Barry had just lowered himself back into the recliner when the door bell rang again and again. Fists started to bang on the door. He bolted from the chair and didn't bother to use the peephole as he wanted to catch the little rugrats in the act. Barry jerked the door open and a full grown woman in shag cut black hair and a petite maid's outfit which left no doubt as to what she was serving ran by him into the apartment foyer.
"Close the door. He's following me!" said the woman. Her legs, in fishnet stockings and stiletto heels, had the contour of a thoroughbred. "You've got to hide me."
"Hide you? From what? I don't even know you," said the slightly shell shocked man, stealing a quick glance past the maid toward the TV where the top of the first had commenced.
"You don't know me?" she said, racing toward hysterics. "That's a fine how do you do after my mom told me that I could come to you with my problems."
"Jeannie? But you've got black hair," said Barry, who now started to see the resemblance to the paramedic daughter of his paramour.
She tugged the black wig from her head releasing her brunette locks. "It's a wig, brainiac! And no, I haven't quit the paramedics to be a maid. This is just a, well. You've got to hide me."
"From who?" The answer came with a thunderous pounding upon his door.
"Get out here, Mistress Eve! I'm not through with you yet!" said the man, screaming and pounding in concert.
"Who the hell is that?" asked Barry.
"Well, remember the lessons that you and Mom imparted unto me?" began Jeannie, clearly frightened and trembling. Even her very ample bosom was peppered with goosebumps.
"I started to practice them and picked up a few more tips along the way. Then I let my imagination run away with me and found this maid's outfit and I liked how men reacted and."
"And you got in over your head?" finished Barry. The pounding was now both hands interspersed with a kick or two at the wooden door. "Okay, I'll get rid of him. What's his name?"
"Jojo, but you don't understand."
"Nothing to understand. You go hide in the bedroom. I'll take care of this. Go! Hide in the bedroom."
"Where's the bedroom?" she asked.
"Right next to the bathroom."
She winced. "Where's the bathroom?"
He pointed down the hall. "Turn left at the urinal." When she had gone, he sucked up a deep breath and opened the door to a well over six foot, sculpted and inked up piece of human flesh that Peter Parker would have needed to web up for.
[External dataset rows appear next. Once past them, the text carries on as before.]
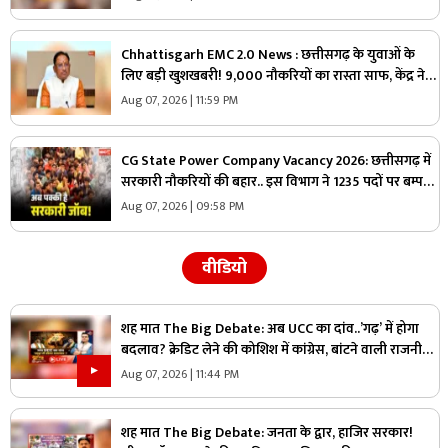
Chhattisgarh EMC 2.0 News : छत्तीसगढ़ के युवाओं के
लिए बड़ी खुशखबरी! 9,000 नौकरियों का रास्ता साफ, केंद्र ने
दी मेगा प्रोजेक्ट को मंजूरी
Aug 07, 2026 | 11:59 PM
CG State Power Company Vacancy 2026: छत्तीसगढ़ में
सरकारी नौकरियों की बहार.. इस विभाग ने 1235 पदों पर बम्पर
भर्ती, डाटा एंट्री ऑपरेटर के ही 400 पद
Aug 07, 2026 | 09:58 PM
वीडियो
शह मात The Big Debate: अब UCC का दांव..’गढ़’ में होगा
बदलाव? क्रेडिट लेने की कोशिश में कांग्रेस, बांटने वाली राजनीति
पर क्या है सरकार का जवाब?
Aug 07, 2026 | 11:44 PM
शह मात The Big Debate: जनता के द्वार, हाजिर सरकार!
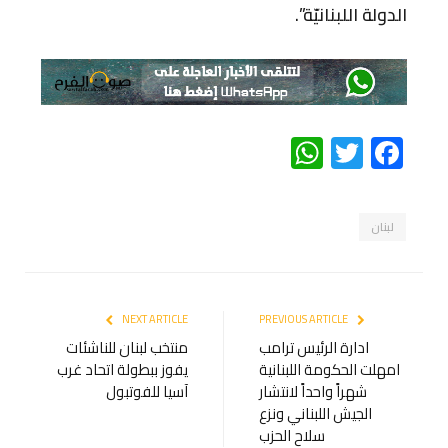
الدولة اللبنانيّة”.
WhatsApp
Twitter
Facebook
لبنان
NEXT ARTICLE
PREVIOUS ARTICLE
ادارة الرئيس ترامب
منتخب لبنان للناشئات
امهلت الحكومة اللبنانية
يفوز ببطولة اتحاد غرب
شهراً واحداً لانتشار
آسيا للفوتبول
الجيش اللبناني ونزع
سلاح الحزب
A bare chest surrounded by a tight leather vest over leather stovepipe pants and a huge Harley Davidson anniversary belt buckle you could surf the big one at Big Sur with, if you ever had a death wish. His brows formed a V between eyes that looked like ping pong balls soaked in gasoline. Barry was afraid he was ready to huff and puff and, well, you know the rest.
"Where's Mistress Eve?" he growled, trying to look past Barry who was big enough to block most of his sight line.
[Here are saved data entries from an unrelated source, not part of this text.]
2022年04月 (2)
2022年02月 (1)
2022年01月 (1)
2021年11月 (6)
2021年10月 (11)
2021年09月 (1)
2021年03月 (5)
"Nobody by that name here. I was just watching the game," Barry replied, nonchalantly pointing back to the TV set he was longing to see.
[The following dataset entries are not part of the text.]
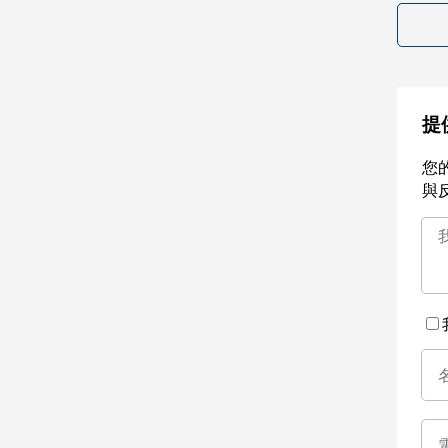
提
您
與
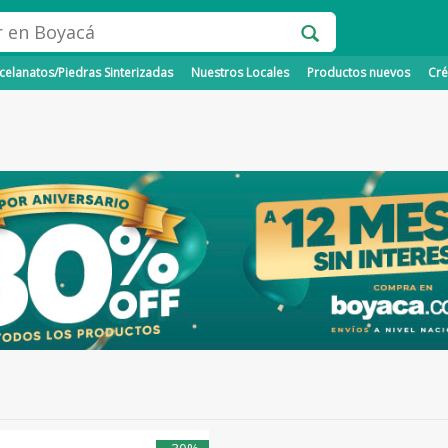
elanatos/Piedras Sinterizadas
Nuestros Locales
Productos nuevos
Cré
"Yeah? So what's the score?"
"Dammed if I know, I had to get up to answer the door. Now if you'll excuse me?" he said, and started to close the door. A hand slammed against it.
"I smell her perfume."
"No, the Sisters of the Poor were just here making their annual pitch. Got all gussied up too, perfume and the whole nine yards," Barry said, dancing as fast as he could. "I could see where you might make that mistake. Well, got to go. The game is on."